To determine price targets, there are two basic methods: horizontal and vertical counts.
  • Horizontal count method: According to Jeremy Du Plessis, author of “The Definitive Guide to Point and Figure,” one way to determine a price target is to count the number of columns in the pattern (see the note, above right). Then multiply the number of columns by the reversal box size, and add that number to (or subtract from for a downtrend) the price of the lowest O (or the highest X for a downtrend) in the pattern. Suppose that the width of the pattern is 7 columns, the reversal box size is 3, and the lowest O in the pattern is RS20. The horizontal price target would then be 41 ([7 x 3] + 20).
  • Vertical count method calculation: Instead of counting the columns in the pattern, count the number of boxes in the predetermined column for the vertical count method. Then, multiply the number of boxes by the reversal box size, and add that number to (or subtract from for a downtrend pattern) the price of the bottom box (or the top box for a downtrend) of the column that is to the left of the column with the most boxes. Suppose that the number of boxes in the column is 10, the reversal box size is 3, and the bottom box of an O column that is next to the chosen X column is RS20. The horizontal price target would then be 50 ([10 x 3] + 20).
These methods generate specific price targets; however, that does not mean the price will certainly rise or fall to the target. Price targets can be useful for identifying the general direction and range that a security might go. For instance, if after a short uptrend the price begins to decline, the price at which the trend might change to neutral is right below the base of the beginning of the short uptrend. A price target can narrow the range as to where the security might then reach.

Applying point & figure

P&F chart trend lines suggest bullish momentum

P&F chart trend lines suggest bullish momentum


In terms of current P&F application, Keller notes that that “on a 10-point point and figure chart of the S&P 500, we had a bullish signal in July when the index broke above 1,660 for a double top breakout.” Indeed, the market rallied throughout July into early August.
Keller thinks the longer-term bullish trend may persist. “The S&P is well above the 45-degree trend line from the October 2012 low, and is also above the secondary trend line from the June 2013 low. In terms of a price objective, a vertical count using the last two significant uptrends suggests a minimum upside target of 1,960.” Keller adds that as long as the S&P stays above 1,640, this trend could remain in place.

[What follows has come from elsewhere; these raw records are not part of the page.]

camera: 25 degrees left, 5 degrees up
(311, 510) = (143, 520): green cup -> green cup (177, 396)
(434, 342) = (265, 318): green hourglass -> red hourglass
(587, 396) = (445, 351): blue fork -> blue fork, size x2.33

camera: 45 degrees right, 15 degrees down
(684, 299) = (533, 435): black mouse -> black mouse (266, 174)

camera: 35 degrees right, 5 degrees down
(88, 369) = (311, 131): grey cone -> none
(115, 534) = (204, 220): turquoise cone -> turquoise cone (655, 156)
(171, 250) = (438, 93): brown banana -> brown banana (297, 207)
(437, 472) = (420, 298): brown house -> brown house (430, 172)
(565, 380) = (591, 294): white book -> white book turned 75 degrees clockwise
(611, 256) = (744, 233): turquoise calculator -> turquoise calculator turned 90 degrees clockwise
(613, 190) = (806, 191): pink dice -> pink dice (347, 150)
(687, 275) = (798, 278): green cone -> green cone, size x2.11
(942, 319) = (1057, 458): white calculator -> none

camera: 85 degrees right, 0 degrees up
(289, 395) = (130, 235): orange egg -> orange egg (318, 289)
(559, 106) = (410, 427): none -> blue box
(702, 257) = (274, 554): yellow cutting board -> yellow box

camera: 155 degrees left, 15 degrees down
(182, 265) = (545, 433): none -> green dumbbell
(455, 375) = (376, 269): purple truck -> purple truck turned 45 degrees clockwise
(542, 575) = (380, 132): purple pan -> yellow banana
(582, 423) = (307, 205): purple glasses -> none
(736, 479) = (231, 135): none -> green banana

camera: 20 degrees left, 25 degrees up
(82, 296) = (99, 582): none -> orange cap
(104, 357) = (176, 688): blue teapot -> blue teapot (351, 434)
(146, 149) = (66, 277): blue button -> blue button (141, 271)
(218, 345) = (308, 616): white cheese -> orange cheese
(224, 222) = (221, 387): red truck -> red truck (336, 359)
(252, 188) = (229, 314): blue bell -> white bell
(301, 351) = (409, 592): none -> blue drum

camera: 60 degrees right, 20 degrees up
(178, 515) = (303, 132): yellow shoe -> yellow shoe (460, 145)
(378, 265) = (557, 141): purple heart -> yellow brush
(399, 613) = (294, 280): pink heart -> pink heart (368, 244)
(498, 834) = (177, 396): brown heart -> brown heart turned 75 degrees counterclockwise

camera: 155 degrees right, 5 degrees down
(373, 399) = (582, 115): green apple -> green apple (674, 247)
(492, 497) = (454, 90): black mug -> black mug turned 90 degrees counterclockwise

P&F is another tool in the toolbox

To be sure, P&F charts are not for everyone as this type of analysis requires some getting used to. There are some drawbacks as well. For instance, volume is not considered, and P&F charts are not good for identifying whether a stock is being accumulated (bought) or distributed (sold).
However, if you’d like to execute a unique type of technical analysis, you can use P&F charts to generate buy and sell signals and identify price targets.